College Board overhauls SAT I

    The SAT I, taken annually by three million students nationwide and by every student applying to the University of California, will get a substantial makeover during the next three years, eliminating analogies, adding an essay and testing students for the first time on Algebra II.

    The new test will first be administered in March 2005.

    The changes announced in June by the College Board, the nonprofit organization that oversees the SAT I, earned a passing grade from UC President Richard Atkinson.

    “”I am delighted by the College Board’s decision to alter the SAT I examination,”” he stated in a June 27 press release.

    Reactions at UCSD have also been optimistic.

    Mae Brown, director of admissions and outreach, called the changes “”a positive move,”” but was not surprised by the College Board’s overhaul.

    “”They’re very much in line with what we’re requiring students to do anyway,”” she said.

    She added that a writing exam would reflect the four years of English applicants are required to take in high school, and the addition of Algebra II subject matter, the three years or mathematics.

    Brown said it remains to be seen whether there will be significant changes in which the new SAT I is used in UCSD admissions.

    The UC Academic Senate’s Board of Admissions and Relations with Schools released a report in March calling for a standardized admissions test that would better reflect high school curricula and serve as a better predictor of college success.

    According to B.O.A.R.S. Chair and UCSD professor of chemistry Barbara Sawrey, the changes will do just that.

    “”The announced changes that the trustees of the College Board have approved for the SAT I test, and that the A.C.T. will make to their test, are all in accord with B.O.A.R.S.’s recommendations,”” Sawrey said.

    Atkinson has been vocal in his criticism of the usefulness of the SAT I in UC admissions, asserting it measured aptitude, not achievement, and was out of sync with what students actually needed to learn in order to be ready for college.

    “”We need standardized tests that bear a demonstrable relationship to what students actually study in the high school college-preparatory curriculum,”” he said. “”We also need to focus student attention on mastery of subject matter rather than mastery of test-taking skills.””

    College Board Associate Director of Public Affairs Kristin Carnahan said that while the SAT I changes are timed closely to Atkinson’s criticisms and the B.O.A.R.S. report, their seeds lie in a 1994 study done by the College Board.

    Many changes suggested by that study were made; some were not, but now are being implemented.

    “”What Atkinson said got us to be focused a little sooner on making those changes,”” Carnahan said.

    Changes will be made to both sections of the SAT I.

    According to the College Board, questions drawing upon material from Algebra II will be added to the Mathematics Reasoning Test to test students on subjects covered in a college-preparatory curriculum.

    What was once known as the Verbal Reasoning Test will now be renamed the Critical Reading Test.
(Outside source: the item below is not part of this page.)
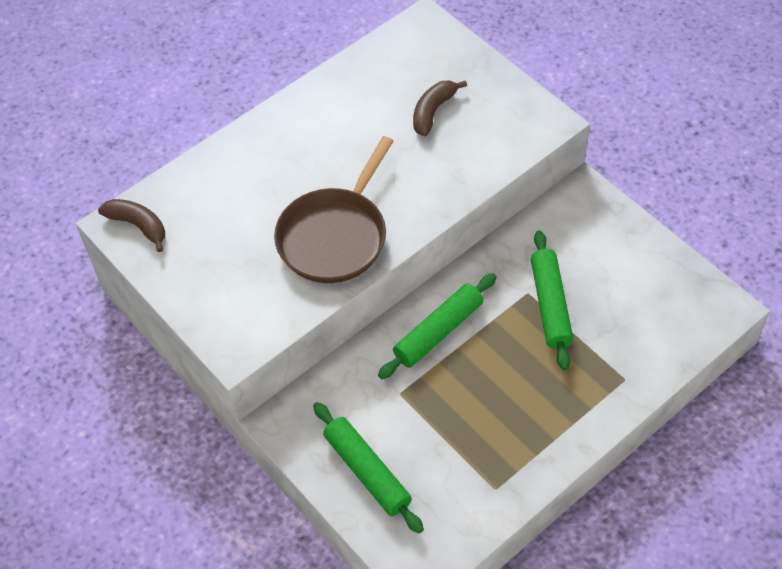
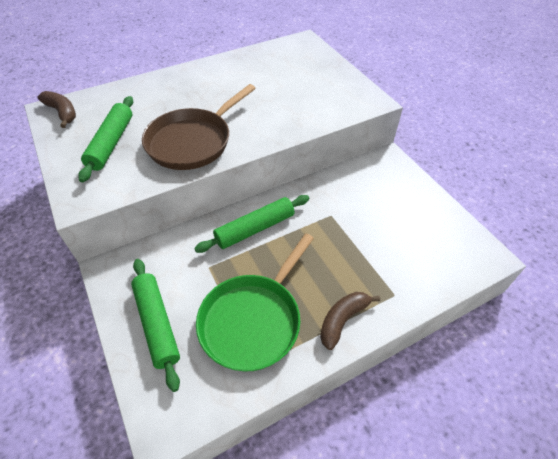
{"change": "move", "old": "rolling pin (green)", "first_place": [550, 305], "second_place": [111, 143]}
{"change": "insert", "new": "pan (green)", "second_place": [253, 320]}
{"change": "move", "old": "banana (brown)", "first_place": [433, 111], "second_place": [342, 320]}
The name change reflects the shifted focus of the test away from aptitude-measuring analogies and toward questions based on close reading of texts.

    A writing section will also be added to the Critical Reading Test, half of which will be composed of multiple-choice questions on English grammar and usage.

    The other half will be an impromtu essay in which the student responds to an open-ended question — a format that may sound familiar to UC students.

    “”The SAT II writing test has given us the basis for now developing a new SAT I writing component,”” Caperton said.

    Carnahan said the nature of the writing prompt had yet to be determined, but it might require students to write argumentative or persuasive essays.

    The essay will be scored on a scale of one to six by two human readers and evaluated on mechanics and organization, not creativity or flair.

    Despite these differences, Carnahan said, scores on the current test and the new test should more or less equalize, and a student who scores well on one should score well on the other.

    The new test will be developed by Educational Testing Services, which is based in Princeton, NJ. New questions will be researched and tested over the next three years.

    Carnahan said she expected the price of registration for the test to rise from $2 to $10.